• DESCRIPTION OF THE TASK:
Reproduce the lines below word for word, starting with the line that contains "### Technical Constraints" and going on through the line that contains "- **Kubernetes Version".

• PROVIDED INFORMATION:
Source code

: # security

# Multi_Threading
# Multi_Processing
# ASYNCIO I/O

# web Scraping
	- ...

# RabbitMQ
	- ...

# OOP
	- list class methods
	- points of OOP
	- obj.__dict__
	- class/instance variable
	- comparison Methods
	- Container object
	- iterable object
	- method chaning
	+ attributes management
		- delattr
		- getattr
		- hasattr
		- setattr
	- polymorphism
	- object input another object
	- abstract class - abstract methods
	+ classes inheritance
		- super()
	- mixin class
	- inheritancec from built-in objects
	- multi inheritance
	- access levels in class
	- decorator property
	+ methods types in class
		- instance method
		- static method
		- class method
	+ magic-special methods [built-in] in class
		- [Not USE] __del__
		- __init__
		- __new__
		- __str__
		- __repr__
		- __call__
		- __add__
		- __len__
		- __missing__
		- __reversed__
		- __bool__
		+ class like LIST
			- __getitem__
---
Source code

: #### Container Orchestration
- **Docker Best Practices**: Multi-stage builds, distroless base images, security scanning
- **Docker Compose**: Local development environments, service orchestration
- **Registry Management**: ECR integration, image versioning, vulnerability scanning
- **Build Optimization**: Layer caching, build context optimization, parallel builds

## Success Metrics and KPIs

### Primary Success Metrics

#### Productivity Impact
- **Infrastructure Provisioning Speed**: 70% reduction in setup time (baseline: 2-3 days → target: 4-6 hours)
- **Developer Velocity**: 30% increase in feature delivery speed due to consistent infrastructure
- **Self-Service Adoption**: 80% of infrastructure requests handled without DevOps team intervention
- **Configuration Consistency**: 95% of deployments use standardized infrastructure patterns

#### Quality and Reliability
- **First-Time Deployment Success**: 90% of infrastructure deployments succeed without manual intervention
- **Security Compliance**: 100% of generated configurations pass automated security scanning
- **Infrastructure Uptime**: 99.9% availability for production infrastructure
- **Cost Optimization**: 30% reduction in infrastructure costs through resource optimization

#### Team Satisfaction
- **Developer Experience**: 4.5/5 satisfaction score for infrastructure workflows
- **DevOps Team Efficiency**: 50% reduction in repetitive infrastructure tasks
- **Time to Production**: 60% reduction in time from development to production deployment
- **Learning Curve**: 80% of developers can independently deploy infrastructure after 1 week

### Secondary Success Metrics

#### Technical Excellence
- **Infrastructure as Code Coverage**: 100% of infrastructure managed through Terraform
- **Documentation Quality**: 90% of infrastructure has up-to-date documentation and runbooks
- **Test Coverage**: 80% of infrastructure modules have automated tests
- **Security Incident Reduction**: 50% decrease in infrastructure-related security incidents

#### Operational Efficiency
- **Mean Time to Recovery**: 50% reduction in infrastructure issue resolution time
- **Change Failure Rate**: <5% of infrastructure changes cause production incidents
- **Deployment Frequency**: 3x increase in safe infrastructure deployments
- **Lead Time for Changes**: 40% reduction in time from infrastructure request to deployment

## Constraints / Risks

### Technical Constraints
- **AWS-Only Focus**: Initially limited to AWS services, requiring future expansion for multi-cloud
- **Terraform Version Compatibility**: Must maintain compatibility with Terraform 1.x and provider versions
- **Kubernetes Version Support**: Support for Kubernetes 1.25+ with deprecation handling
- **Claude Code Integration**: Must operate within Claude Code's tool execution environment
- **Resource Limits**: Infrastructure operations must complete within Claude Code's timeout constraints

• SOLUTION TO THIS EXERCISE:
### Technical Constraints
- **AWS-Only Focus**: Initially limited to AWS services, requiring future expansion for multi-cloud
- **Terraform Version Compatibility**: Must maintain compatibility with Terraform 1.x and provider versions
- **Kubernetes Version Support**: Support for Kubernetes 1.25+ with deprecation handling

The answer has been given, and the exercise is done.